#### Aim of the task:
Copy the stretch of the trade memo below from "Zenith, which was" through "for your information." word for word.

>> Begin Source extract

Collection: Roberts, John G.: Files
Folder Title: JGR/Trade (6 of 6)
Box: 55
To see more digitized collections visit:
https://reaganlibrary.gov/archives/digital-library
To see all Ronald Reagan Presidential Library inventories visit:
https://reaganlibrary.gov/document-collection
Contact a reference archivist at: [email protected]
Citation Guidelines: https://reaganlibrary.gov/citing
National Archives Catalogue: https://catalog.archives.gov/
THE WHITE HOUSE
WASHINGTON
December 30, 1985
MEMORANDUM FOR FRED F. FIELDING
FROM:
JOHN G. ROBERTS
SUBJECT:
Japan/U.S. Trade
Senator Bradley has written Mr. Regan to complain about the
Justice Department filings as amicus curiae in Matsushita V.
Zenith, which was argued before the Supreme Court on
November 12. You may recall that the Chairman of Zenith
wrote Mr. Regan with the same complaint in October. A copy
of the memorandum I wrote for you at that time, summarizing
the case and the position of the Solicitor General, is
attached for your information.
I see no reason to debate Justice's position with Bradley; I
would leave that to Justice, if anyone. A standard "pending
litigation" response is attached for your signature, as is a
brief memorandum for Regan, explaining the proposed response.

>> End Source extract
>> Begin Raw data

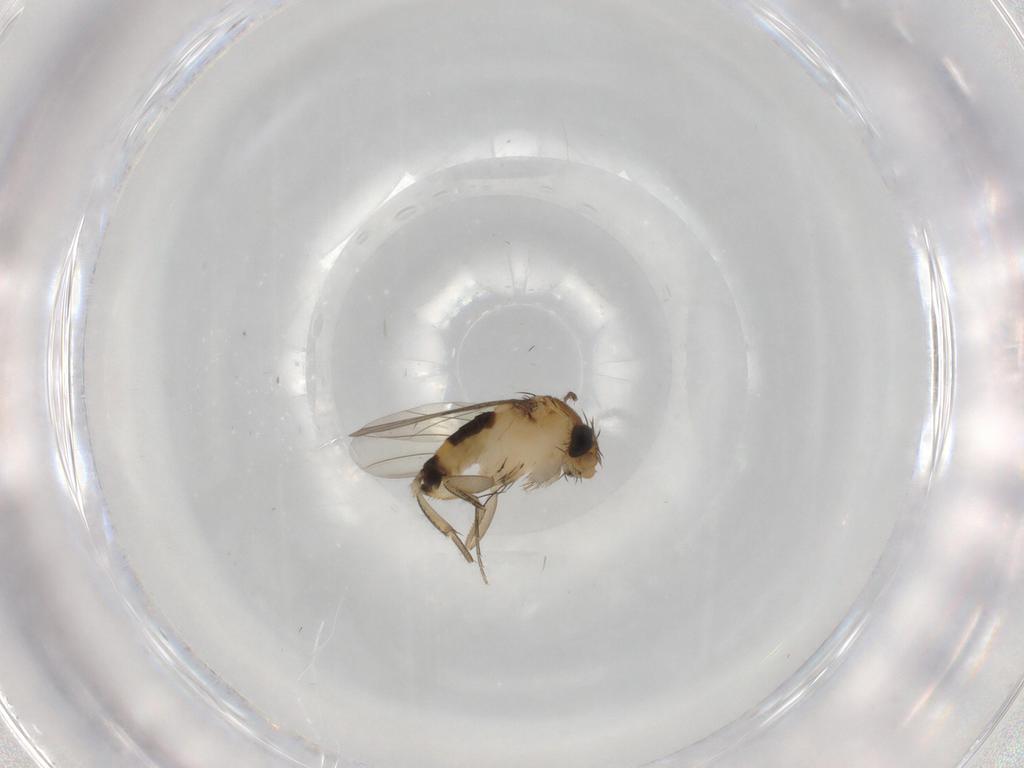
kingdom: Animalia
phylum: Arthropoda
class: Insecta
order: Diptera
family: Phoridae
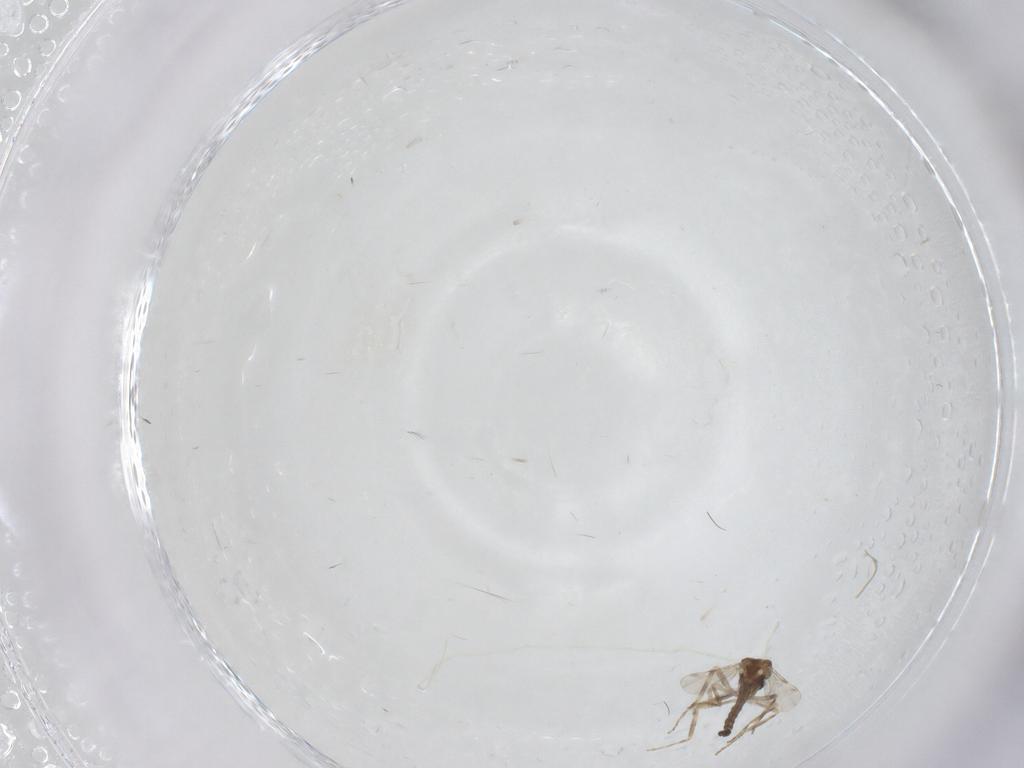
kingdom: Animalia
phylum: Arthropoda
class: Insecta
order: Diptera
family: Ceratopogonidae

>> End Raw data

#### Task answer:
Zenith, which was argued before the Supreme Court on
November 12. You may recall that the Chairman of Zenith
wrote Mr. Regan with the same complaint in October. A copy
of the memorandum I wrote for you at that time, summarizing
the case and the position of the Solicitor General, is
attached for your information.